Edit the material below so that "fall-back" becomes "fallback" everywhere it occurs, and reproduce every other line without change.
-- Opening Marker --
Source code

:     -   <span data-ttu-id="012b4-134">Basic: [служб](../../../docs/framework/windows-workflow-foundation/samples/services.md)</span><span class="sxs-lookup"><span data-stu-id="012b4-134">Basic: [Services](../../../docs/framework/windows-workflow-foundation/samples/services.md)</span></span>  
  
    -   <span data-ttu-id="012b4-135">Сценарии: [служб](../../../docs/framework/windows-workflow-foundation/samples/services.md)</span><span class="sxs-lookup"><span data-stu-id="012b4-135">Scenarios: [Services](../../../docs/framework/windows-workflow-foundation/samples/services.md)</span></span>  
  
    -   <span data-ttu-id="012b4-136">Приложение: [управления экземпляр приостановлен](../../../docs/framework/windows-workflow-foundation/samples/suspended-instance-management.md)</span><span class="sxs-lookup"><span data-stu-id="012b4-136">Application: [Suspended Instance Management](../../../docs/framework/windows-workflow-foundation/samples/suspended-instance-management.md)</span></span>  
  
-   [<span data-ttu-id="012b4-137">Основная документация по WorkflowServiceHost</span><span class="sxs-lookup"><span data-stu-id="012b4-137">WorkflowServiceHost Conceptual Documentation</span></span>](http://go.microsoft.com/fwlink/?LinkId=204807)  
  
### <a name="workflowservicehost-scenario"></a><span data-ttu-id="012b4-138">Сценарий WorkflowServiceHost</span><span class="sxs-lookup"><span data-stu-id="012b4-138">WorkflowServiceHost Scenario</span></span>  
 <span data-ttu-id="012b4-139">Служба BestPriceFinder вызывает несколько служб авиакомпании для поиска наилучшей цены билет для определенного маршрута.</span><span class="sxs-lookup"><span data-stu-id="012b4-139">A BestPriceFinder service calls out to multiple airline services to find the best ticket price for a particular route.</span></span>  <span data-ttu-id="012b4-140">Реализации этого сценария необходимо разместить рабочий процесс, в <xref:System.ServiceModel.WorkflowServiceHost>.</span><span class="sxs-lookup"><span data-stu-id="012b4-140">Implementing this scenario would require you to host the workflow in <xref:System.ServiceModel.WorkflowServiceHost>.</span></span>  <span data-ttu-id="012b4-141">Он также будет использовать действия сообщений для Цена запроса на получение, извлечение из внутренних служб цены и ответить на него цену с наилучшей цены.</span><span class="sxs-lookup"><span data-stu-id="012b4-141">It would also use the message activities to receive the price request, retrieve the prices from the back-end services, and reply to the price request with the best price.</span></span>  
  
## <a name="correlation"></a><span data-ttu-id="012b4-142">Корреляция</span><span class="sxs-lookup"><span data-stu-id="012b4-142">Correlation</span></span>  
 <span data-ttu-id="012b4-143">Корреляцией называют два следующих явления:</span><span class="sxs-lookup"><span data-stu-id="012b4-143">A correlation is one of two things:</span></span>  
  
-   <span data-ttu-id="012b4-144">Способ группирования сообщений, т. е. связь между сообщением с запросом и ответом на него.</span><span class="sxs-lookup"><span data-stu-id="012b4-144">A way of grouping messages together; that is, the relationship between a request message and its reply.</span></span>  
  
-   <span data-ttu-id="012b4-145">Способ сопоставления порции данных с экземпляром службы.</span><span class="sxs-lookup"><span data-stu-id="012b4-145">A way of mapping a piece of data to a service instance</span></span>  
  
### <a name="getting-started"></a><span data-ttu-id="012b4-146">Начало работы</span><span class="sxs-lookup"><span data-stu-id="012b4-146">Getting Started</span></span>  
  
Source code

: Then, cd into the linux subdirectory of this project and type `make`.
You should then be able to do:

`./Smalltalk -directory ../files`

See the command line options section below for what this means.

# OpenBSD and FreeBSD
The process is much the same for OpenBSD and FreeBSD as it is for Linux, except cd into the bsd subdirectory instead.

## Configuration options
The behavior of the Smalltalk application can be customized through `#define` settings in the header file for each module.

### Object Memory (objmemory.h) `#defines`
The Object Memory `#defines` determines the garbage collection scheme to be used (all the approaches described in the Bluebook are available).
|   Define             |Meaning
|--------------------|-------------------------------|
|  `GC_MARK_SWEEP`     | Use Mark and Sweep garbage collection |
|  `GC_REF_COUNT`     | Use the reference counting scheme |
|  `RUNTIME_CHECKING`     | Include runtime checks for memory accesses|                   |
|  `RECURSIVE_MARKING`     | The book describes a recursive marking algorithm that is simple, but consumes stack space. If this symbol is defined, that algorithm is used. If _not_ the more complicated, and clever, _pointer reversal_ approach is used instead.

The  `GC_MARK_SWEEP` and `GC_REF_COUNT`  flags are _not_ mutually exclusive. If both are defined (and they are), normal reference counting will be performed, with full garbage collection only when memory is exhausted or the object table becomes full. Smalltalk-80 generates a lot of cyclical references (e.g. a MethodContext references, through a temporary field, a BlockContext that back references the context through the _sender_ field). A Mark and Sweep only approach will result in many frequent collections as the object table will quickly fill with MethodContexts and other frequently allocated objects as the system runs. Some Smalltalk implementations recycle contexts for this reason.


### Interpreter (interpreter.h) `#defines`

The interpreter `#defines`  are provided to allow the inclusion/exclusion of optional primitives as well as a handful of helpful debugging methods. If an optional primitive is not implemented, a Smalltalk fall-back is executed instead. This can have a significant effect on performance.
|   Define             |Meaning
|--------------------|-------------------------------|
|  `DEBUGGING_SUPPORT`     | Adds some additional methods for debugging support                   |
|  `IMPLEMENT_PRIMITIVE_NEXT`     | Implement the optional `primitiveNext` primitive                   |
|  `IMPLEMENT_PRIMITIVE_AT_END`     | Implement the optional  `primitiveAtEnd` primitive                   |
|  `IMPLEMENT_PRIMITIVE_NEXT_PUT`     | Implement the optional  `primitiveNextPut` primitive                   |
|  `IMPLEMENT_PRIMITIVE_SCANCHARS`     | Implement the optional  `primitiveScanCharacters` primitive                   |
-- Closing Marker --
**Solution for this exercise**
Source code

:     -   <span data-ttu-id="012b4-134">Basic: [служб](../../../docs/framework/windows-workflow-foundation/samples/services.md)</span><span class="sxs-lookup"><span data-stu-id="012b4-134">Basic: [Services](../../../docs/framework/windows-workflow-foundation/samples/services.md)</span></span>  
  
    -   <span data-ttu-id="012b4-135">Сценарии: [служб](../../../docs/framework/windows-workflow-foundation/samples/services.md)</span><span class="sxs-lookup"><span data-stu-id="012b4-135">Scenarios: [Services](../../../docs/framework/windows-workflow-foundation/samples/services.md)</span></span>  
  
    -   <span data-ttu-id="012b4-136">Приложение: [управления экземпляр приостановлен](../../../docs/framework/windows-workflow-foundation/samples/suspended-instance-management.md)</span><span class="sxs-lookup"><span data-stu-id="012b4-136">Application: [Suspended Instance Management](../../../docs/framework/windows-workflow-foundation/samples/suspended-instance-management.md)</span></span>  
  
-   [<span data-ttu-id="012b4-137">Основная документация по WorkflowServiceHost</span><span class="sxs-lookup"><span data-stu-id="012b4-137">WorkflowServiceHost Conceptual Documentation</span></span>](http://go.microsoft.com/fwlink/?LinkId=204807)  
  
### <a name="workflowservicehost-scenario"></a><span data-ttu-id="012b4-138">Сценарий WorkflowServiceHost</span><span class="sxs-lookup"><span data-stu-id="012b4-138">WorkflowServiceHost Scenario</span></span>  
 <span data-ttu-id="012b4-139">Служба BestPriceFinder вызывает несколько служб авиакомпании для поиска наилучшей цены билет для определенного маршрута.</span><span class="sxs-lookup"><span data-stu-id="012b4-139">A BestPriceFinder service calls out to multiple airline services to find the best ticket price for a particular route.</span></span>  <span data-ttu-id="012b4-140">Реализации этого сценария необходимо разместить рабочий процесс, в <xref:System.ServiceModel.WorkflowServiceHost>.</span><span class="sxs-lookup"><span data-stu-id="012b4-140">Implementing this scenario would require you to host the workflow in <xref:System.ServiceModel.WorkflowServiceHost>.</span></span>  <span data-ttu-id="012b4-141">Он также будет использовать действия сообщений для Цена запроса на получение, извлечение из внутренних служб цены и ответить на него цену с наилучшей цены.</span><span class="sxs-lookup"><span data-stu-id="012b4-141">It would also use the message activities to receive the price request, retrieve the prices from the back-end services, and reply to the price request with the best price.</span></span>  
  
## <a name="correlation"></a><span data-ttu-id="012b4-142">Корреляция</span><span class="sxs-lookup"><span data-stu-id="012b4-142">Correlation</span></span>  
 <span data-ttu-id="012b4-143">Корреляцией называют два следующих явления:</span><span class="sxs-lookup"><span data-stu-id="012b4-143">A correlation is one of two things:</span></span>  
  
-   <span data-ttu-id="012b4-144">Способ группирования сообщений, т. е. связь между сообщением с запросом и ответом на него.</span><span class="sxs-lookup"><span data-stu-id="012b4-144">A way of grouping messages together; that is, the relationship between a request message and its reply.</span></span>  
  
-   <span data-ttu-id="012b4-145">Способ сопоставления порции данных с экземпляром службы.</span><span class="sxs-lookup"><span data-stu-id="012b4-145">A way of mapping a piece of data to a service instance</span></span>  
  
### <a name="getting-started"></a><span data-ttu-id="012b4-146">Начало работы</span><span class="sxs-lookup"><span data-stu-id="012b4-146">Getting Started</span></span>  
  
Source code

: Then, cd into the linux subdirectory of this project and type `make`.
You should then be able to do:

`./Smalltalk -directory ../files`

See the command line options section below for what this means.

# OpenBSD and FreeBSD
The process is much the same for OpenBSD and FreeBSD as it is for Linux, except cd into the bsd subdirectory instead.

## Configuration options
The behavior of the Smalltalk application can be customized through `#define` settings in the header file for each module.

### Object Memory (objmemory.h) `#defines`
The Object Memory `#defines` determines the garbage collection scheme to be used (all the approaches described in the Bluebook are available).
|   Define             |Meaning
|--------------------|-------------------------------|
|  `GC_MARK_SWEEP`     | Use Mark and Sweep garbage collection |
|  `GC_REF_COUNT`     | Use the reference counting scheme |
|  `RUNTIME_CHECKING`     | Include runtime checks for memory accesses|                   |
|  `RECURSIVE_MARKING`     | The book describes a recursive marking algorithm that is simple, but consumes stack space. If this symbol is defined, that algorithm is used. If _not_ the more complicated, and clever, _pointer reversal_ approach is used instead.

The  `GC_MARK_SWEEP` and `GC_REF_COUNT`  flags are _not_ mutually exclusive. If both are defined (and they are), normal reference counting will be performed, with full garbage collection only when memory is exhausted or the object table becomes full. Smalltalk-80 generates a lot of cyclical references (e.g. a MethodContext references, through a temporary field, a BlockContext that back references the context through the _sender_ field). A Mark and Sweep only approach will result in many frequent collections as the object table will quickly fill with MethodContexts and other frequently allocated objects as the system runs. Some Smalltalk implementations recycle contexts for this reason.


### Interpreter (interpreter.h) `#defines`

The interpreter `#defines`  are provided to allow the inclusion/exclusion of optional primitives as well as a handful of helpful debugging methods. If an optional primitive is not implemented, a Smalltalk fallback is executed instead. This can have a significant effect on performance.
|   Define             |Meaning
|--------------------|-------------------------------|
|  `DEBUGGING_SUPPORT`     | Adds some additional methods for debugging support                   |
|  `IMPLEMENT_PRIMITIVE_NEXT`     | Implement the optional `primitiveNext` primitive                   |
|  `IMPLEMENT_PRIMITIVE_AT_END`     | Implement the optional  `primitiveAtEnd` primitive                   |
|  `IMPLEMENT_PRIMITIVE_NEXT_PUT`     | Implement the optional  `primitiveNextPut` primitive                   |
|  `IMPLEMENT_PRIMITIVE_SCANCHARS`     | Implement the optional  `primitiveScanCharacters` primitive                   |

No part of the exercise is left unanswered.